La estructura narrativa no busca una progresión convencional. Asensio construye por acumulación de fragmentos: escenas que parecen quedarse a medias, planos que duran más de lo necesario, diálogos que no conducen a un clímax. Esa opción, aunque arriesgada, resulta coherente con la mirada infantil que lo articula todo. La película se alinea con el vaivén de los días que no avanzan hacia ninguna parte, pero que modifican para siempre la forma de ver el mundo. No todos los segmentos alcanzan el mismo nivel de precisión, y en algunos tramos el ritmo decae, pero incluso esas irregularidades contribuyen al retrato discontinuo y brumoso que propone.
El conflicto central, más que narrativo, cultural, se manifiesta en pequeños gestos. Una madre que frunce el ceño al ver a su hija con una niña gitana. Un cura que repite frases vacías sin percibir la tensión en el rostro de quien lo escucha. Un profesor que muestra a Goya sin advertir las consecuencias. Lo social, lo religioso, lo étnico y lo simbólico conviven sin que ninguno predomine. Asensio consigue que cada elemento respire por sí mismo, sin necesidad de imponer una tesis. No hay redención, ni castigo, ni moraleja. Solo vínculos y rupturas, vistas desde una altura donde todo parece más grande de lo que es.
La metáfora más eficaz no necesita ser verbalizada: la cabra es tanto un animal como un espejo. En ella confluyen el miedo heredado, el deseo de libertad y la amenaza que perciben los adultos en todo lo que no entienden. Elena teme a la cabra porque alguien le enseñó a temerla. Su proceso no es de superación, sino de colisión con lo que ya no encaja en el mundo que se le ofrece.

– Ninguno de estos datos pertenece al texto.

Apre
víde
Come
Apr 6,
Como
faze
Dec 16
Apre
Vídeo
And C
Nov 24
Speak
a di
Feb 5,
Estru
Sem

‘La niña de la cabra’ no busca entretener, ni emocionar de forma evidente. Se instala en una zona más turbia, donde el cine familiar se despoja de su envoltorio amable y se permite hablar de todo aquello que rara vez se menciona delante de los niños. Ese gesto, sin grandilocuencia, es lo que sostiene el peso de una propuesta que rehúye tanto el efectismo como la complacencia. La niñez, en este caso, no es un refugio, sino un territorio donde todo empieza a resquebrajarse.